• WORK ORDER
Among the records, which lines include "hospital"? List them.

Saved data entries:

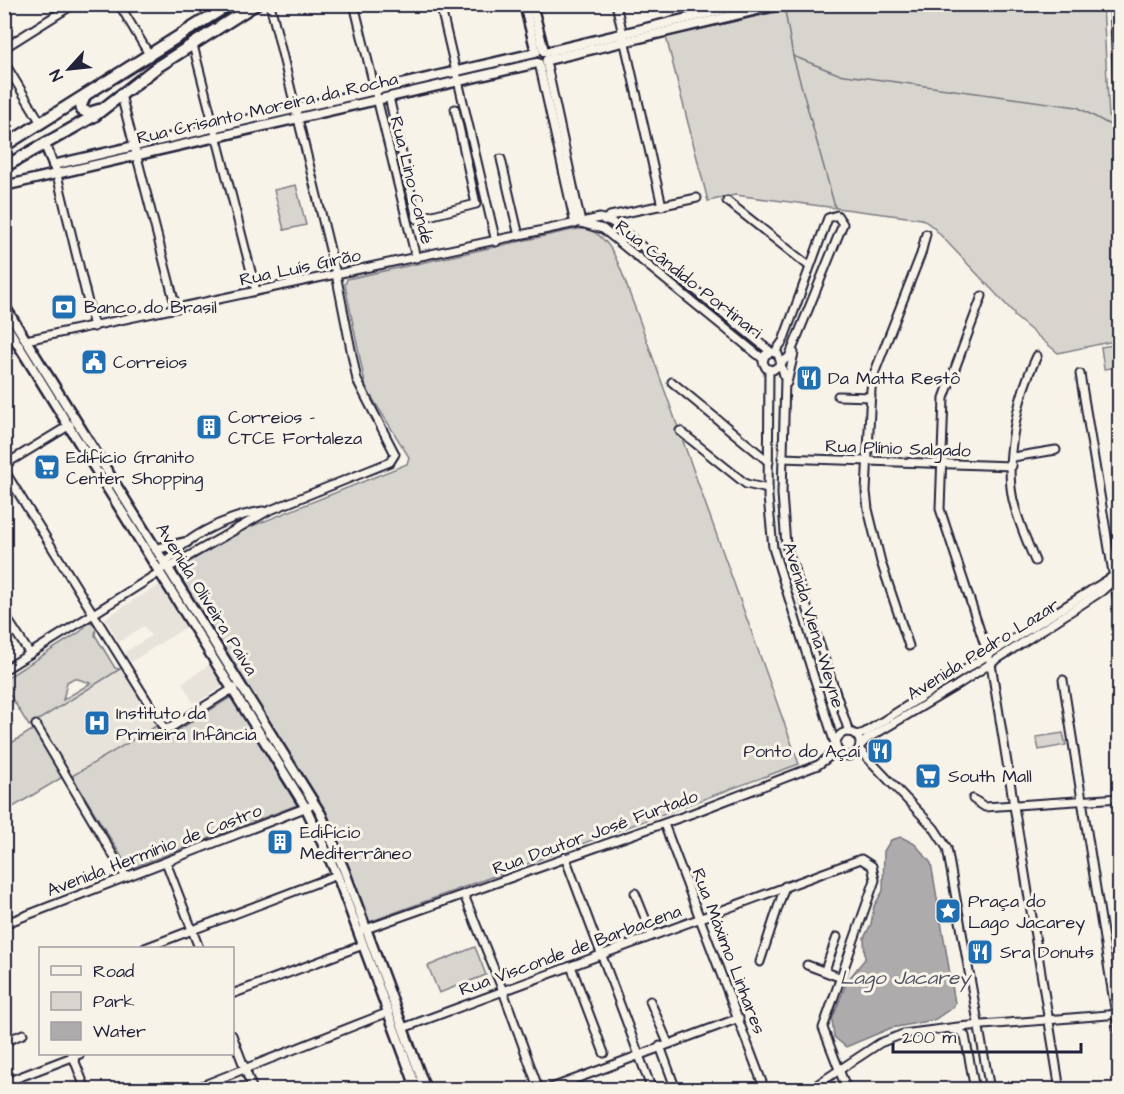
<svg xmlns="http://www.w3.org/2000/svg" width="1124" height="1094" viewBox="0 0 1124 1094" font-family="'Architects Daughter',sans-serif">
<style>
.built{fill:#e7e3db}
.green{fill:#d8d5cf;stroke:#7d7c85;stroke-width:1.5;fill-rule:evenodd}
.water{fill:#aeabad;stroke:#76747f;stroke-width:1.5}
.lines{fill:none;stroke-linecap:round;stroke-linejoin:round}
.stream{stroke:#76747f;stroke-width:1.5}
.minor-casing{stroke:#22223b;stroke-width:11}
.major-casing{stroke:#22223b;stroke-width:13}
.highway-casing{stroke:#22223b;stroke-width:15}
.minor{stroke:#f7f3e8;stroke-width:7}
.major{stroke:#f7f3e8;stroke-width:8}
.highway{stroke:#f7f3e8;stroke-width:10}
.labels{text-anchor:middle;stroke-width:6;stroke-linejoin:round;paint-order:stroke}
.street-label{font-size:18px;fill:#22223b;stroke:#f7f3e8}
.poi-label{font-size:18px;fill:#22223b;stroke:#f7f3e8;text-anchor:start}
.water-label{font-size:20px;font-style:italic;fill:#535263;stroke:#f7f3e8}
</style>
<rect width="100%" height="100%" fill="#f7f3e8"/>
<filter id="ink" filterUnits="userSpaceOnUse"><feTurbulence type="fractalNoise" baseFrequency=".0167" numOctaves="2"/><feDisplacementMap in="SourceGraphic" scale="12" xChannelSelector="R" yChannelSelector="G"/><feConvolveMatrix kernelMatrix="1 2 1 2 8 2 1 2 1" color-interpolation-filters="sRGB"/></filter>
<g filter="url(#ink)">
<g class="built">
<path d="M162,583L188,626L131,662L125,652L151,636L144,626L119,642L105,618Z"/>
<path d="M212,663L225,685L194,704L182,683Z"/>
<path d="M120,669L156,726L72,776L38,721Z"/>
</g>
<g class="green">
<path d="M808,5H1103L1109,117L1120,116L1119,340L1058,353L1014,316V313L933,227L922,219L735,195L708,201L666,37Z"/>
<path d="M296,185L306,225L284,230L274,190Z"/>
<path d="M577,229C613,226 622,277 634,305L799,764L369,922L338,842L312,790L176,570L240,531L407,464L409,457L366,388L345,285L347,279Z"/>
<path d="M1119,344V367L1104,369L1101,347Z"/>
<path d="M90,621L96,628L95,635L115,668L120,669L29,726L5,687V679L80,632ZM74,678L91,683L63,700L67,682Z"/>
<path d="M231,697L297,805L129,869L72,776L156,726L164,739Z"/>
<path d="M37,727L66,775L5,812V747Z"/>
<path d="M1063,733L1066,745L1039,750L1036,737Z"/>
<path d="M475,947L486,975L439,993L428,966Z"/>
</g>
<path class="water" d="M901,837L915,844L931,863L955,1003L953,1007L934,1020L891,1028L846,1047L834,1037L832,1020L847,981L865,959L864,938L871,924L874,906L883,891L884,851L891,840Z"/>
<g class="lines">
<g class="stream">
<path d="M785,11L793,56L838,74L1077,107L1112,126H1120"/>
<path d="M793,56L835,207"/>
</g>
<g class="minor-casing">
<g id="minor">
<path d="M119,4L150,56"/>
<path d="M354,4L416,258"/>
<path d="M440,4L496,242"/>
<path d="M616,4L662,206"/>
<path d="M1114,4L1119,113"/>
<path d="M193,45L256,291"/>
<path d="M4,48L74,4"/>
<path d="M546,61L581,223"/>
<path d="M4,62L41,123"/>
<path d="M539,63L575,224"/>
<path d="M121,95L176,308"/>
<path d="M389,97L417,219L476,204L455,109"/>
<path d="M501,159L519,236"/>
<path d="M57,175L94,327"/>
<path d="M727,201L809,266"/>
<path d="M604,220L610,216L697,198"/>
<path d="M581,223L603,229L763,359"/>
<path d="M982,296L944,398L940,509L991,664L1060,1090"/>
<path d="M26,340L600,218L612,222L771,352L778,354L781,364L773,370L766,368L763,362L765,355L771,352"/>
<path d="M775,352L783,341L828,218L837,215L843,224L789,357L782,362"/>
<path d="M781,364L785,379L782,494L786,545L849,732"/>
<path d="M769,370L768,497L773,548L835,744"/>
<path d="M1080,374L1120,615"/>
<path d="M672,382L769,462"/>
<path d="M787,383L794,353"/>
<path d="M838,396L871,397"/>
<path d="M680,431L746,484L768,489"/>
<path d="M1013,457L1056,450"/>
<path d="M782,458L1012,466"/>
<path d="M4,465L70,425"/>
<path d="M4,470L164,728H170L234,688"/>
<path d="M1035,561C1027,542 1018,521 1013,500C1004,458 1018,394 1037,356"/>
<path d="M168,568L268,511L390,462L395,454L357,380L336,274L270,4"/>
<path d="M4,614L30,654"/>
<path d="M909,646L881,562L868,509L866,492L871,389L874,374L921,254L926,234"/>
<path d="M4,670L160,572C179,538 225,517 263,511"/>
<path d="M1063,680L1120,1040"/>
<path d="M36,725L126,877"/>
<circle cx="848" cy="744" r="12"/>
<path d="M856,735L864,733L1120,572"/>
<path d="M860,746L867,739L956,686L1102,591L1120,575"/>
<path d="M859,749L934,828L947,848L990,1090"/>
<path d="M973,799L985,807L1120,798"/>
<path d="M664,824L765,1090"/>
<path d="M565,857L652,1090"/>
<path d="M166,862L199,948"/>
<path d="M635,893L652,935"/>
<path d="M464,895L503,991L539,1090"/>
<path d="M4,924L310,806"/>
<path d="M363,930L693,813L818,765L837,751"/>
<path d="M145,948L337,875"/>
<path d="M760,962L785,886"/>
<path d="M807,965L839,977"/>
<path d="M571,966L604,1053"/>
<path d="M825,970L837,937"/>
<path d="M232,994L363,945"/>
<path d="M650,1001L668,1043"/>
<path d="M403,1028L861,859L872,866L875,880L823,1028L847,1090"/>
<path d="M952,1030L960,1031L965,1036L975,1090"/>
<path d="M232,1035L253,1090"/>
<path d="M4,1042L23,1034"/>
<path d="M660,1046L676,1090"/>
<path d="M72,1054L86,1090"/>
<path d="M4,1083L80,1054"/>
<path d="M191,1090L389,1012"/>
<path d="M397,1090L417,1082"/>
<path d="M546,1090L739,1018"/>
<path d="M809,1090L880,1043L903,1034L958,1027L1120,1014"/>
</g>
</g>
<g class="major-casing">
<g id="major">
<path d="M524,4L536,52"/>
<path d="M532,4L544,51"/>
<path d="M546,52L747,4"/>
<path d="M547,60L782,4"/>
<path d="M45,145L55,169"/>
<path d="M53,165L535,53"/>
<path d="M4,186L537,63"/>
<path d="M4,305L321,814L345,872L426,1090"/>
<path d="M4,322L306,808L337,875L417,1090"/>
<path d="M156,549L187,542"/>
</g>
</g>
<g class="highway-casing">
<g id="highway">
<path d="M85,96L81,105L82,110L89,113L99,110"/>
<path d="M4,146L230,4"/>
<path d="M4,167L94,116L157,67L256,4"/>
</g>
</g>
<use href="#minor" class="minor"/>
<use href="#major" class="major"/>
<use href="#highway" class="highway"/>
</g>
</g>
<defs>
<g id="bank-square" transform="scale(1.35)"><rect x="-9" y="-9" width="18" height="18" rx="4" fill="#1f6fb2" stroke="#f7f3e8"/><path d="M-6-4H6V4H-6ZM0-2.3a2.3 2.3 0 1 0 0 4.6a2.3 2.3 0 1 0 0-4.6Z" fill="#fff"/></g>
<g id="civic-square" transform="scale(1.35)"><rect x="-9" y="-9" width="18" height="18" rx="4" fill="#1f6fb2" stroke="#f7f3e8"/><path d="M-.6-6.5H3V-4.5H.6V-3L4-1V1h2V6H-6V1h2V-1L-.6-3ZM-1.2 2.5V6h2.4V2.5Z" fill="#fff"/></g>
<g id="restaurant-square" transform="scale(1.35)"><rect x="-9" y="-9" width="18" height="18" rx="4" fill="#1f6fb2" stroke="#f7f3e8"/><path d="M-5-6h1v4h1v-4h1v4h1v-4h1v5L-1.5 .5V6h-2V.5L-5-1ZM5-6V6H3V1.5H1.5Q1.5-4 5-6Z" fill="#fff"/></g>
<g id="building-square" transform="scale(1.35)"><rect x="-9" y="-9" width="18" height="18" rx="4" fill="#1f6fb2" stroke="#f7f3e8"/><path d="M-4-6H4V6H1V3H-1V6H-4ZM-2.5-4.3h1.7v1.8h-1.7ZM.8-4.3h1.7v1.8H.8ZM-2.5-1h1.7V.8h-1.7ZM.8-1h1.7V.8H.8Z" fill="#fff"/></g>
<g id="supermarket-square" transform="scale(1.35)"><rect x="-9" y="-9" width="18" height="18" rx="4" fill="#1f6fb2" stroke="#f7f3e8"/><path d="M-6-5.5h2.5l.6 2H6L4.5 2H-2.5L-4.4-4H-6ZM-1.5 3.2a1.3 1.3 0 1 0 .1 0ZM3 3.2a1.3 1.3 0 1 0 .1 0Z" fill="#fff"/></g>
<g id="hospital-square" transform="scale(1.35)"><rect x="-9" y="-9" width="18" height="18" rx="4" fill="#1f6fb2" stroke="#f7f3e8"/><path d="M-5-5h3v3.5h4V-5h3V5h-3V1.5h-4V5h-3Z" fill="#fff"/></g>
<g id="sight-square" transform="scale(1.35)"><rect x="-9" y="-9" width="18" height="18" rx="4" fill="#1f6fb2" stroke="#f7f3e8"/><path d="M0-6L1.8-2.2L6-1.7L2.9 1.2L3.7 5.4L0 3.3L-3.7 5.4L-2.9 1.2L-6-1.7L-1.8-2.2Z" fill="#fff"/></g>
</defs>
<g fill-rule="evenodd">
<use href="#bank-square" x="64" y="307"/>
<use href="#civic-square" x="94" y="362"/>
<use href="#restaurant-square" x="809" y="378"/>
<use href="#building-square" x="209" y="427"/>
<use href="#supermarket-square" x="47" y="467"/>
<use href="#hospital-square" x="97" y="723"/>
<use href="#restaurant-square" x="880" y="751"/>
<use href="#supermarket-square" x="928" y="776"/>
<use href="#building-square" x="280" y="842"/>
<use href="#sight-square" x="948" y="911"/>
<use href="#restaurant-square" x="980" y="952"/>
</g>
<g class="labels">
<g class="street-label">
<text transform="translate(267 108) rotate(-13)" y="6">Rua Crisanto Moreira da Rocha</text>
<text transform="translate(412 180) rotate(76)" y="6">Rua Lino Condé</text>
<text transform="translate(300 267) rotate(-12)" y="6">Rua Luís Girão</text>
<text transform="translate(689 279) rotate(38)" y="6">Rua Cândido Portinari</text>
<text transform="translate(898 448) rotate(2)" y="6">Rua Plínio Salgado</text>
<text transform="translate(207 599) rotate(58)" y="6">Avenida Oliveira Paiva</text>
<text transform="translate(814 625) rotate(73)" y="6">Avenida Viena Weyne</text>
<text transform="translate(983 649) rotate(-32)" y="6">Avenida Pedro Lazar</text>
<text transform="translate(595 832) rotate(-20)" y="6">Rua Doutor José Furtado</text>
<text transform="translate(154 850) rotate(-21)" y="6">Avenida Hermínio de Castro</text>
<text transform="translate(570 950) rotate(-20)" y="6">Rua Visconde de Barbacena</text>
<text transform="translate(729 951) rotate(69)" y="6">Rua Máximo Linhares</text>
</g>
<g class="poi-label">
<text x="84" y="313">Banco do Brasil</text>
<text x="113" y="368">Correios</text>
<text x="828" y="384">Da Matta Restô</text>
<text x="228" y="423">Correios -<tspan x="228" dy="21">CTCE Fortaleza</tspan></text>
<text x="66" y="463">Edifício Granito<tspan x="66" dy="21">Center Shopping</tspan></text>
<text x="116" y="719">Instituto da<tspan x="116" dy="21">Primeira Infância</tspan></text>
<text x="860" y="757" text-anchor="end">Ponto do Açaí</text>
<text x="948" y="782">South Mall</text>
<text x="300" y="838">Edifício<tspan x="300" dy="21">Mediterrâneo</tspan></text>
<text x="968" y="907">Praça do<tspan x="968" dy="21">Lago Jacarey</tspan></text>
<text x="1000" y="958">Sra Donuts</text>
</g>
<g class="water-label">
<text x="905" y="984">Lago Jacarey</text>
</g>
</g>
<rect width="1124" height="1094" fill="none" stroke="#f7f3e8" stroke-width="24"/>
<rect x="12" y="12" width="1100" height="1070" fill="none" stroke="#22223b" stroke-width="2" filter="url(#ink)"/>
<rect x="39" y="947" width="195" height="108" fill="#f7f3e8" stroke="#a29fa3" stroke-width="1.5"/>
<rect x="51" y="966" width="30" height="9" fill="#f7f3e8" stroke="#a29fa3" stroke-width="1.5"/>
<text x="93" y="977" font-size="18" fill="#22223b">Road</text>
<rect x="51" y="992" width="30" height="18" fill="#d8d5cf" stroke="#a29fa3" stroke-width="1.5"/>
<text x="93" y="1007" font-size="18" fill="#22223b">Park</text>
<rect x="51" y="1022" width="30" height="18" fill="#aeabad" stroke="#a29fa3" stroke-width="1.5"/>
<text x="93" y="1037" font-size="18" fill="#22223b">Water</text>
<g transform="translate(69 69) rotate(243)" stroke="#f7f3e8" stroke-width="4.5" paint-order="stroke">
<path d="M0-4.5L10 22L0 15L-10 22Z" fill="#22223b"/>
<text y="-9" font-size="16" font-weight="bold" text-anchor="middle" fill="#22223b">N</text>
</g>
<path d="M893 1043v9h188v-9" fill="none" stroke="#22223b" stroke-width="3"/>
<text x="902" y="1043" font-size="18" fill="#22223b" stroke="#f7f3e8" stroke-width="4.5" paint-order="stroke">200 m</text>
</svg>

• SOLUTION TO THE PROBLEM
<g id="hospital-square" transform="scale(1.35)"><rect x="-9" y="-9" width="18" height="18" rx="4" fill="#1f6fb2" stroke="#f7f3e8"/><path d="M-5-5h3v3.5h4V-5h3V5h-3V1.5h-4V5h-3Z" fill="#fff"/></g>
<use href="#hospital-square" x="97" y="723"/>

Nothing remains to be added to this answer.